Laboratory senior lecturer Nick Shears said the first research into crayfish numbers, when the reserve opened in 1975, showed there were 10 per 500 square metres.
As the 518ha reserve became more effective, that figure grew to around 40.
But due to more intensive fishing on the reserve border, numbers have dropped back to just 10 – wiping out more than 40 years of conservation efforts.
“The reserve boundary extends 800m offshore, but the sand flats where the crayfish feed are beyond this,” Dr Shears said.
“The reserve needs to constantly protect its marine life, which isn’t happening, and this means we could soon have less crayfish than when the reserve first opened.”
Relevant agencies are aware of the issue and a Sea Change Plan, designed to enhance the Hauraki Gulf, proposes to extend the boundary a further 2.2km to 3km.
However, no time frames have been set for when the proposal might come into effect.
In August, the university approached Auckland Conservation Board with its concerns.
Board chairperson Lyn Mayes shares the university’s concern.
“The board supports the call by researchers to extend the boundary of the reserve to a minimum of 3km offshore.”
The board could not comment on any action it may have taken to try to get the boundary extended.
Rodney MP Mark Mitchell said he would be right behind any proposal to expand the reserve.
“I’m a huge fan of marine reserves and I can’t see any downsides to expanding the one at Goat Island,” Mr Mitchell said.
“It serves our researchers, is a good learning facility and a great tourist attraction.”
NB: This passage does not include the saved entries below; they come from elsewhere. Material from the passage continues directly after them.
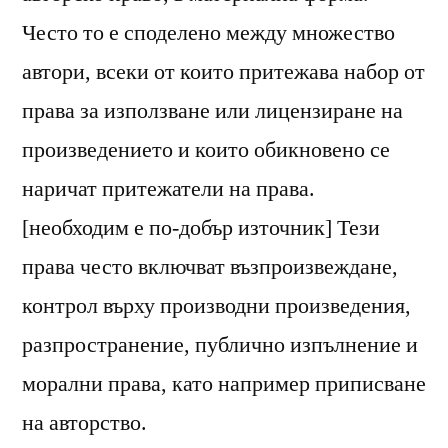
Често то е споделено между множество
автори, всеки от които притежава набор от
права за използване или лицензиране на
произведението и които обикновено се
наричат притежатели на права.
[необходим е по-добър източник] Тези
права често включват възпроизвеждане,
контрол върху производни произведения,
разпространение, публично изпълнение и
морални права, като например приписване
на авторство.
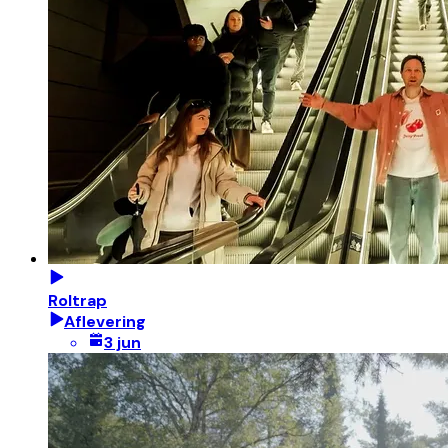
Roltrap
Aflevering
3 jun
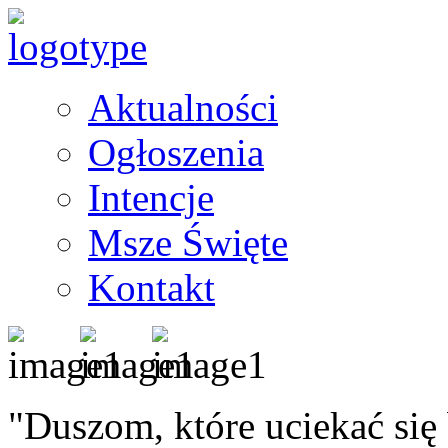
Aktualności
Ogłoszenia
Intencje
Msze Święte
Kontakt
"Duszom, które uciekać się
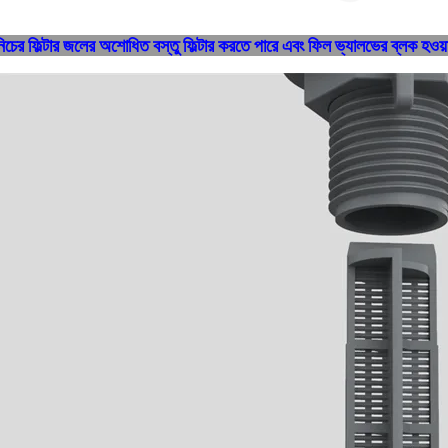
নিচের ফিল্টার জলের অশোধিত বস্তু ফিল্টার করতে পারে এবং ফিল ভ্যালভের ব্লক হওয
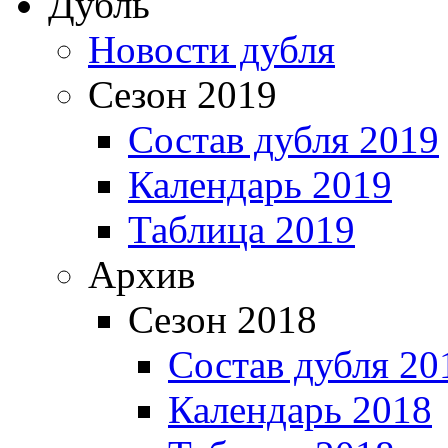
Дубль
Новости дубля
Сезон 2019
Состав дубля 2019
Календарь 2019
Таблица 2019
Архив
Сезон 2018
Состав дубля 20
Календарь 2018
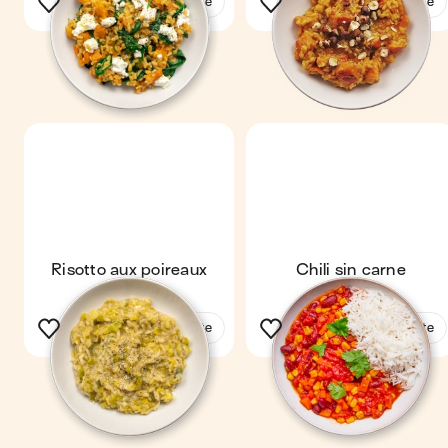
Voir la recette
Voir la recette
Risotto aux poireaux
Chili sin carne
Voir la recette
Voir la recette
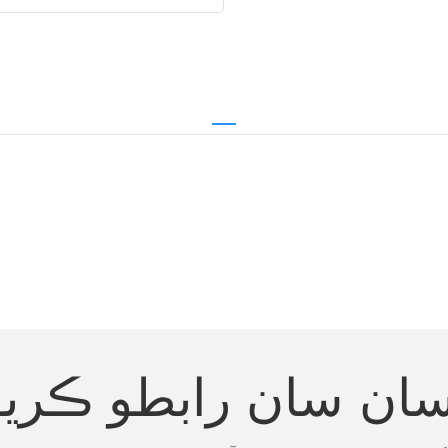
سان سان رابطو ڪريو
Leigh resident and honorary Department of Conservation ranger, Tony Enderby, said he supported a boundary expansion, but had concerns about opposition.
“It’s a great idea, but I have doubts it will happen because a lot of fishermen are opposed to the idea,” he said.
Minister of Conservation Eugenie Sage said she could not comment on the specific proposal to expand the reserve, but government agencies were working out the best way to progress the Sea Change Plan proposals.
Meanwhile, marine life in local reserves is having to face the additional challenge of sea pollution.
Earlier this month, Goat Island Dive and Snorkel owners Stone and Tine Meharry-Roland found a set net drifting near Tawharanui Marine Reserve full of dead fish.
“People set these nets and then don’t monitor them closely. They drift off and catch all sorts of marine life that gets in their way,” Mr Meharry-Roland said.
“The nets are often made of nylon so can easily last 30 years in the water.”
The pair regularly do clean-ups around the coastline and find a lot of rubbish.
“We pick up everything from tyres to fridges, bikes, crayfish pots and, most commonly, plastic waste.”
Goat Island sees around 350,000 visitors each summer. Mr Meharry-Roland said beachgoers and anglers needed to be mindful of rubbish and the damage it did.
Auckland University operates the Leigh Marine Laboratory, and the Cape Rodney-Okakari Point (Goat Island) Marine Reserve was originally set up for scientific research purposes. It is administered by the Department of Conservation.